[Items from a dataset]
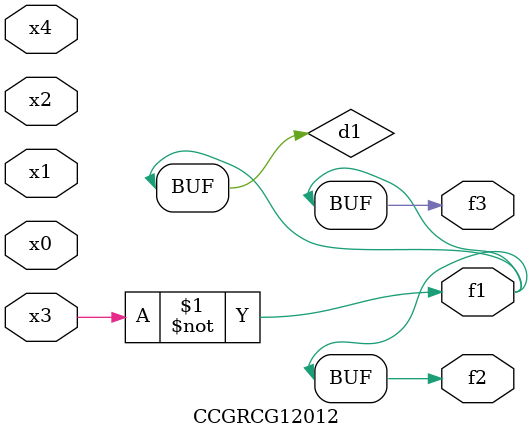
<source format=v>
module CCGRCG12012(
	input x0, x1, x2, x3, x4,
	output f1, f2, f3
);

	wire d1, d2;

	xnor (d1, x3);
	not (d2, x1);
	assign f1 = d1;
	assign f2 = d1;
	assign f3 = d1;
endmodule

</source>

▶ **Exercise**: Give back every record above word for word; the pictures have no place in it.

▶ **Result of this task**:
<source format=v>
module CCGRCG12012(
	input x0, x1, x2, x3, x4,
	output f1, f2, f3
);

	wire d1, d2;

	xnor (d1, x3);
	not (d2, x1);
	assign f1 = d1;
	assign f2 = d1;
	assign f3 = d1;
endmodule

</source>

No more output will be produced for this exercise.